> Records for this exercise:
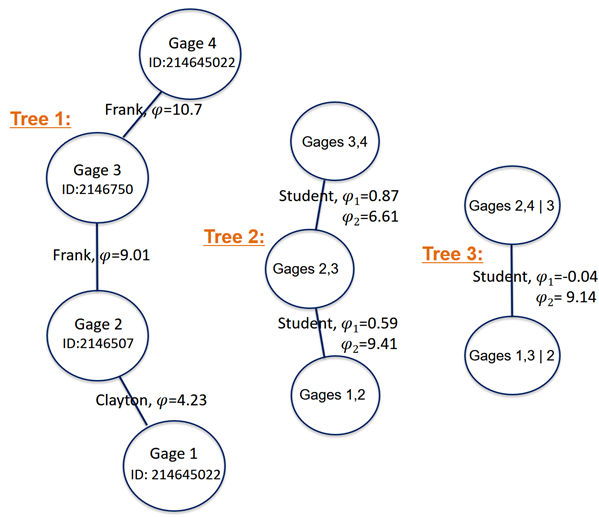
Figure 7. Structure of the Dvine copula applied for a particular tar- get site (USGS site ID 214645022), with the defined bivariate cop- ulas and their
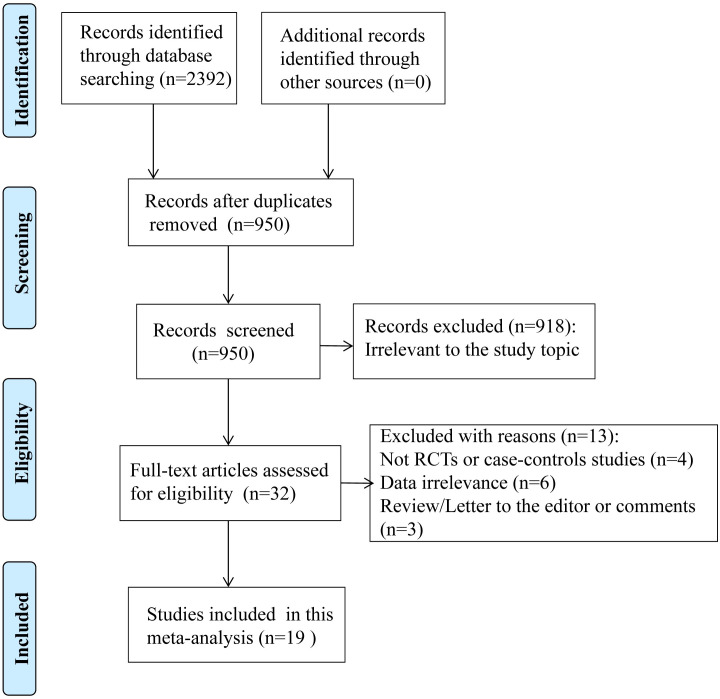
Flow diagram of studies included in the meta-analysis.PRISMA flow diagram showing the number of articles identified and evaluated during the review.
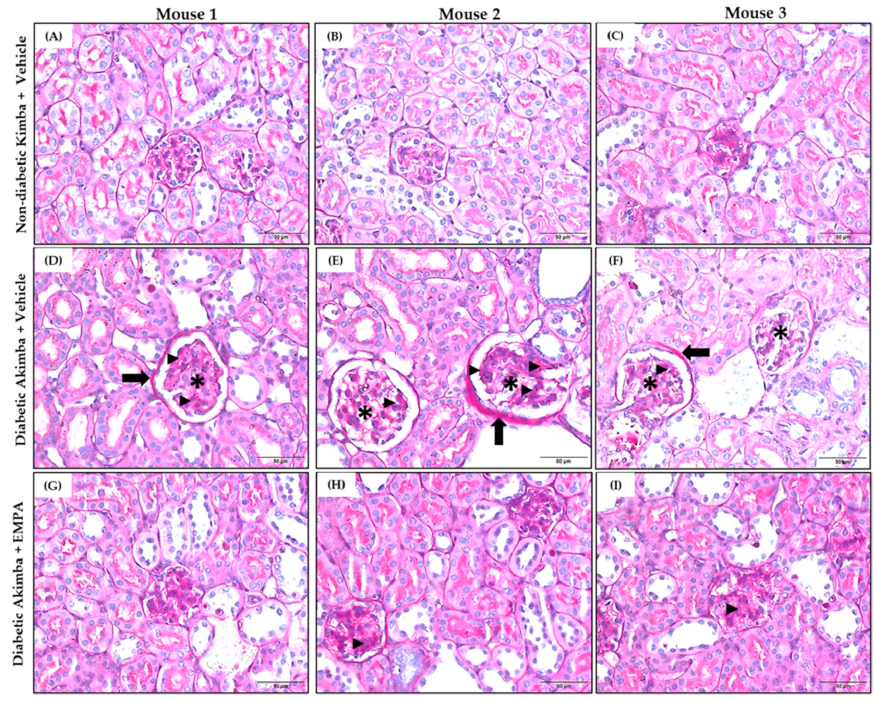
Figure 11. Representative images of Masson’s Trichrome-stained kidney tissues from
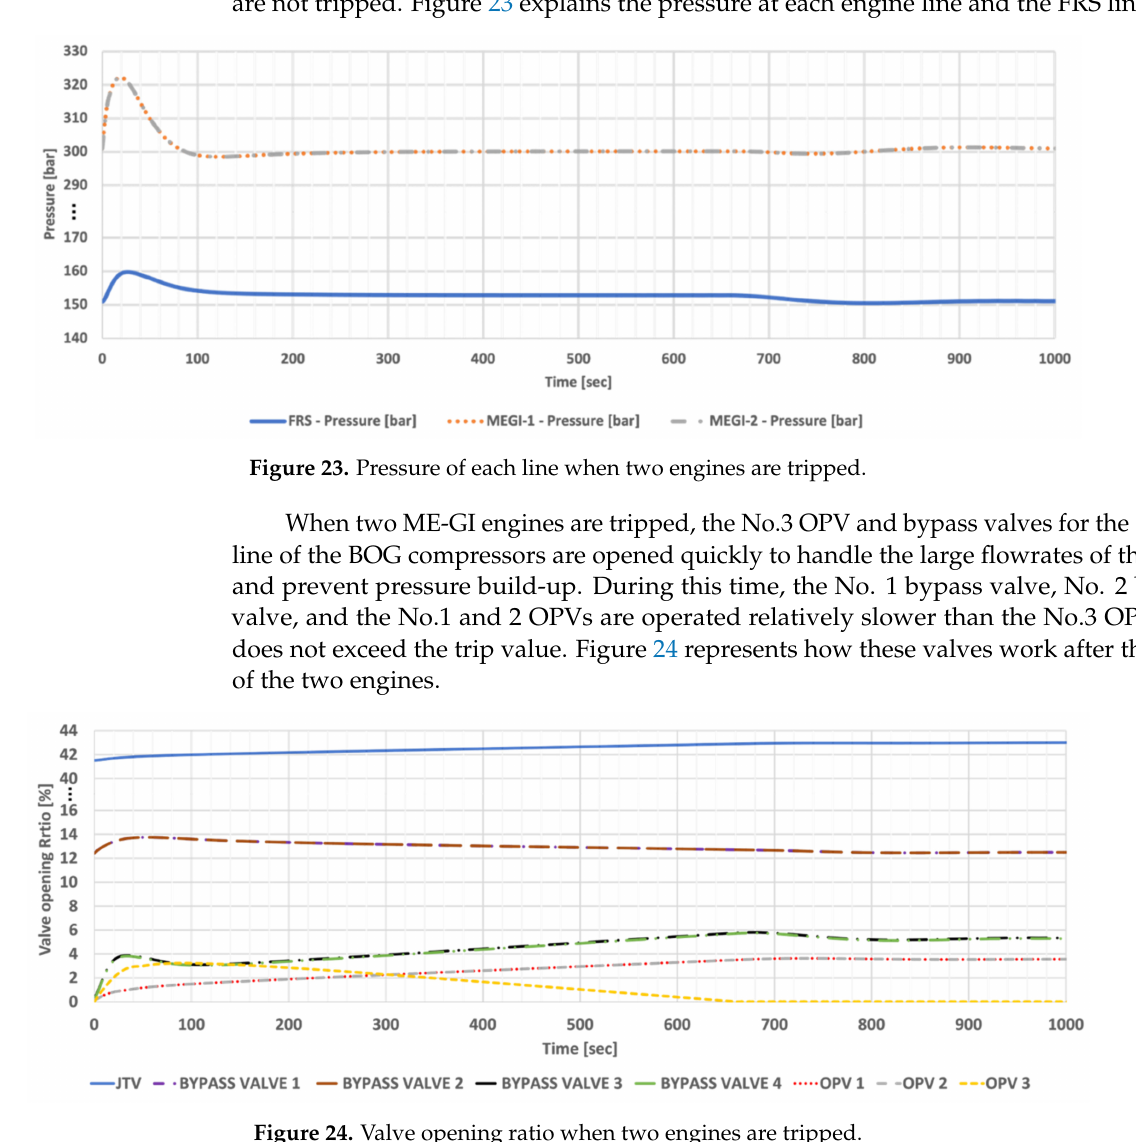
Figure 24. Valve opening ratio when two engines are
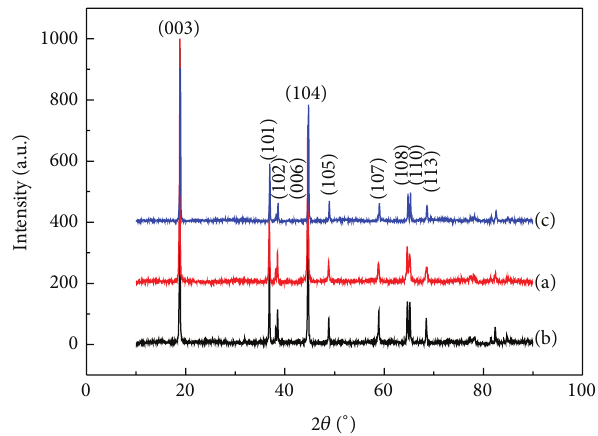
Figure 1: XRD patterns of LiNi 0.7 0.05 ; (c) 𝑥 = 0.1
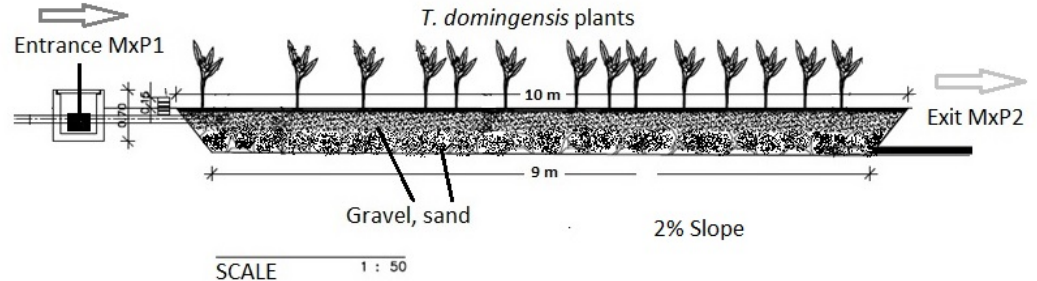
Fig. 2: Cross section of the constructed wetland’s design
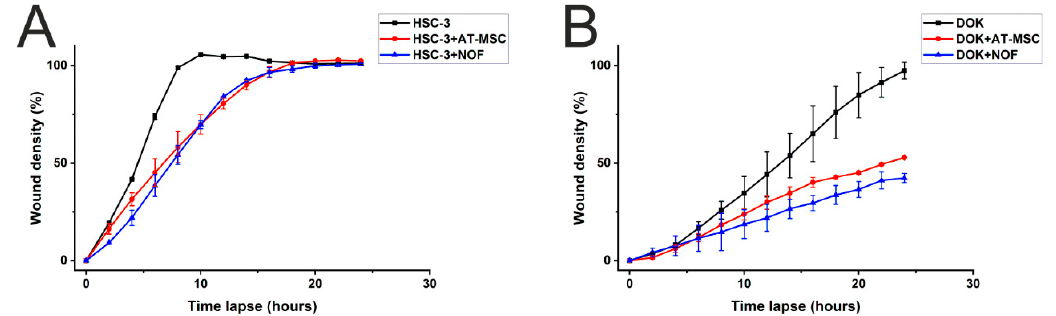
Figure 6. AT-MSC and NOF did not increase the migration of HSC-3 and DOK cells. IncuCyte wound migration assay was conducted to study the effect of AT-MSC and NOF on the migration of ( A ) HSC-3 cells and ( B ) DOK cells.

> Exercise: If the material above contains pictures, exclude them from an otherwise exact transcription.

> Exercise output:
Figure 7. Structure of the Dvine copula applied for a particular tar- get site (USGS site ID 214645022), with the defined bivariate cop- ulas and their
Flow diagram of studies included in the meta-analysis.PRISMA flow diagram showing the number of articles identified and evaluated during the review.
Figure 11. Representative images of Masson’s Trichrome-stained kidney tissues from
Figure 24. Valve opening ratio when two engines are
Figure 1: XRD patterns of LiNi 0.7 0.05 ; (c) 𝑥 = 0.1
Fig. 2: Cross section of the constructed wetland’s design
Figure 6. AT-MSC and NOF did not increase the migration of HSC-3 and DOK cells. IncuCyte wound migration assay was conducted to study the effect of AT-MSC and NOF on the migration of ( A ) HSC-3 cells and ( B ) DOK cells.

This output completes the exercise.